A rainbow can be defined as a band of colors (from
red on the inside to violet on the outside) assembled as an
arc that is formed by reflection and refraction (or bending)
of the sun's rays inside raindrops. They appear when it is
raining in one part of the sky and sunny in another.
Some Interesting Facts about Rainbows
- When you see a rainbow...
- it is after rain. The sun is always behind you and
the rain in front of you when a rainbow appears, so the
center of the rainbow's arc is directly opposite the sun.
- Most people think...
- the only colors of a rainbow are red, orange,
yellow, green, blue,
indigo, and violet, but a rainbow is actually
made up of an entire continuum of colorseven colors
the eye can't see!
- We are able to see the colors of a rainbow because...
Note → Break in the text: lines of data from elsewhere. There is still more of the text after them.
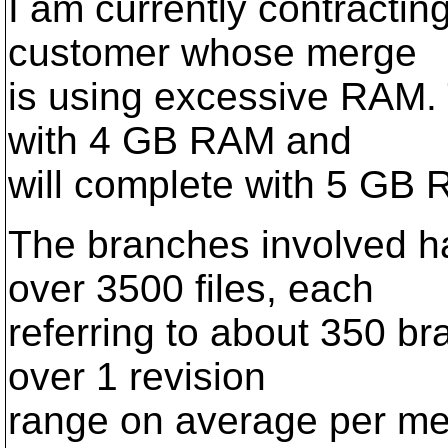
I am currently contractin
customer whose merge
is using excessive RAM. 
with 4 GB RAM and
will complete with 5 GB 
The branches involved h
over 3500 files, each
referring to about 350 b
over 1 revision
range on average per mer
- light of different colors is refracted when it
travels from one medium, such as air, and into another-
-in this case, the water of the raindrops. When all the
colors that make up sunlight are combined, they look white,
but once they are refracted, the colors break up into the
ones we see in a rainbow.
- Every person...
- sees their own "personal" rainbow. When you look at
one, you are seeing the light bounced off of certain
raindrops, but when the person standing next to you
looks at the same rainbow, they may see the light
reflecting off other raindrops from a completely different
angle. In addition, everyone sees colors differently
according to light and how their eyes interpret it.
- You can never...
- actually reach the end of a rainbow, where a pot of
gold supposedly awaits. As you move, the rainbow that
your eyes see moves as well, because the raindrops are at
different spots in the atmosphere. The rainbow, then, will
always "move away" at the same rate that you are moving.